TASK | Please return all lines of the data below containing the string "класс".

Collected data
******************************

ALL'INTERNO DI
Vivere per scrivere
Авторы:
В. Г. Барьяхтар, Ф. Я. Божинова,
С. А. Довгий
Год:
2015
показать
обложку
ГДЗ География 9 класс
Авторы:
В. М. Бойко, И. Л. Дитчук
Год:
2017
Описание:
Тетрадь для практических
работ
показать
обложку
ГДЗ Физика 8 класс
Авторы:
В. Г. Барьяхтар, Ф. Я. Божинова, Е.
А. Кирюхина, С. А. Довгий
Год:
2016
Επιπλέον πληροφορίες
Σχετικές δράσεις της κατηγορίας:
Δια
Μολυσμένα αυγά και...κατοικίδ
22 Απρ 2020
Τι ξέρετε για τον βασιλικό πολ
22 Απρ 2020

******************************

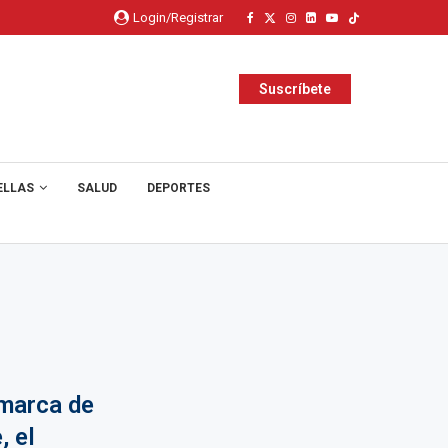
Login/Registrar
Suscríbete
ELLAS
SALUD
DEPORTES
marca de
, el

******************************

ANSWER SPACE |
ГДЗ География 9 класс
ГДЗ Физика 8 класс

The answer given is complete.